Gastric inhibitory polypeptide analogues have recently been suggested for the treatment of Type 2 diabetes [10]. However, the question arises, whether GIP possesses an action profile favorable for the treatment of Type 2 diabetes similar to that of GLP-1. It has been shown that GIP and its analogues have a glucose-lowering effect, but particularly in patients with Type 2 diabetes this effect is much weaker than that of GLP-1 [2]. In addition, the glucose-lowering effect of GLP-1 is not only based on the stimulation of insulin release, but also on the suppression of glucagon secretion.
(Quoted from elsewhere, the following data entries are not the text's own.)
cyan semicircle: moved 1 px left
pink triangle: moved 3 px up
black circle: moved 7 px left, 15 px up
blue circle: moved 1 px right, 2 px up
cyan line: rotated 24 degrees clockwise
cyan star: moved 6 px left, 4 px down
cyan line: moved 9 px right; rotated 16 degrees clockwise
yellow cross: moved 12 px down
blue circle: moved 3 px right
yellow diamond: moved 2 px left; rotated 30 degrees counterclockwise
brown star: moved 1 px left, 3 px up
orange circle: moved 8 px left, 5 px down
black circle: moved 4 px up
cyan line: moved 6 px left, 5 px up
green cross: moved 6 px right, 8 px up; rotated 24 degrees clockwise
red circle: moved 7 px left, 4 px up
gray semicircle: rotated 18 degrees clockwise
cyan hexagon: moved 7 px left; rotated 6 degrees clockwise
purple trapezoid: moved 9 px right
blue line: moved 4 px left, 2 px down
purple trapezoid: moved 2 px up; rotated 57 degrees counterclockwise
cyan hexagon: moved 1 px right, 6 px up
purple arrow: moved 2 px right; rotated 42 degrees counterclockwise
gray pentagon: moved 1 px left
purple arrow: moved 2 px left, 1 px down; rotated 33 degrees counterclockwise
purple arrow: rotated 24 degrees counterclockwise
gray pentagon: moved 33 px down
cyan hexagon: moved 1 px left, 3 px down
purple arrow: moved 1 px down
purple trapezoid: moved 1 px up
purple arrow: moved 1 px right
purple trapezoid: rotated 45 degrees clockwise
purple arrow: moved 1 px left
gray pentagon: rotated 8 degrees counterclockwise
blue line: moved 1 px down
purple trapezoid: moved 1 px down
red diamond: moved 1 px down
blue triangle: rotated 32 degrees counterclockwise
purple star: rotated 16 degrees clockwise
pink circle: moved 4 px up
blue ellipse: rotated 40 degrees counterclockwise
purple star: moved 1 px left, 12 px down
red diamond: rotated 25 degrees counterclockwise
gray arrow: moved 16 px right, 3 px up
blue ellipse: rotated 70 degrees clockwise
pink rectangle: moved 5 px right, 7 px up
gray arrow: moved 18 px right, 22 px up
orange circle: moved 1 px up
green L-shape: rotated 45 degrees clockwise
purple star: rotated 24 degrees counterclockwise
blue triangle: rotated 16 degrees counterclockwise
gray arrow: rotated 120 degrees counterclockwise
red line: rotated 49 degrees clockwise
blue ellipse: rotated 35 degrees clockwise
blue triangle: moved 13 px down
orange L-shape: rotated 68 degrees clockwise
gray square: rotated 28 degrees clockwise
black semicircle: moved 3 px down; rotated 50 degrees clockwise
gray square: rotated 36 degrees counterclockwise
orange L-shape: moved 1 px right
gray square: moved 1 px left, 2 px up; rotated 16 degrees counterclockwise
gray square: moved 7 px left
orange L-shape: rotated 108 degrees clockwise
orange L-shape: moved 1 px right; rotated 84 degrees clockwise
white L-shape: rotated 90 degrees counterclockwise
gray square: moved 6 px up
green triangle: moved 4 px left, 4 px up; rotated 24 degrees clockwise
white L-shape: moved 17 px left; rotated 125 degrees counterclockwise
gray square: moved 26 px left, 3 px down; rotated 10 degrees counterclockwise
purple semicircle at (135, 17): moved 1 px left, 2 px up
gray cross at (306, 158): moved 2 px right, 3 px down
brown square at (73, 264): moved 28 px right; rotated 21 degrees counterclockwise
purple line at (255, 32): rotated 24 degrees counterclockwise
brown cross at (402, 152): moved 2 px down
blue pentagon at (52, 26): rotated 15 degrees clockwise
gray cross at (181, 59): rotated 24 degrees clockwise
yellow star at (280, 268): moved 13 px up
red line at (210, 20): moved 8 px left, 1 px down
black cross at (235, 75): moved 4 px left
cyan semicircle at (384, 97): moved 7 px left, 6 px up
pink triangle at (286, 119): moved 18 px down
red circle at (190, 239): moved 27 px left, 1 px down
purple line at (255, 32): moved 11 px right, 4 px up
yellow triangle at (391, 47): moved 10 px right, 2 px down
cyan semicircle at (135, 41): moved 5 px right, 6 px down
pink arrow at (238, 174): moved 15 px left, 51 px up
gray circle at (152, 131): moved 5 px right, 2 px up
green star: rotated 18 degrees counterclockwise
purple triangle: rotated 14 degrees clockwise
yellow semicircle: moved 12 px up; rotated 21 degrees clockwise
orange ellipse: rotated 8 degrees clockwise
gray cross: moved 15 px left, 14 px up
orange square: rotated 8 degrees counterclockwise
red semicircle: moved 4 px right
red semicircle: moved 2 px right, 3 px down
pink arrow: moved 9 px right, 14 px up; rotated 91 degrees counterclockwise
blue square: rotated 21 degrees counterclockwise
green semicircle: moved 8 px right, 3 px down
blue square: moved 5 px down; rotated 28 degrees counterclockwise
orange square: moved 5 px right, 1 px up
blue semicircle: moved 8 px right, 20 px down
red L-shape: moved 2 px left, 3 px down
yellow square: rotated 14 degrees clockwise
Our data show that GIP, in contrast to GLP-1, even stimulates glucagon secretion. Therefore, our study provides additional reasons to prefer GLP-1 derivatives over GIP analogues for the treatment of Type 2 diabetes.

In conclusion, we have shown that GIP dose-dependently stimulates glucagon secretion in humans at basal glucose concentrations. The glucagonotropic effect is suppressed by increased glucose concentrations. These data highlight the diversity between the incretin hormones GIP and GLP-1.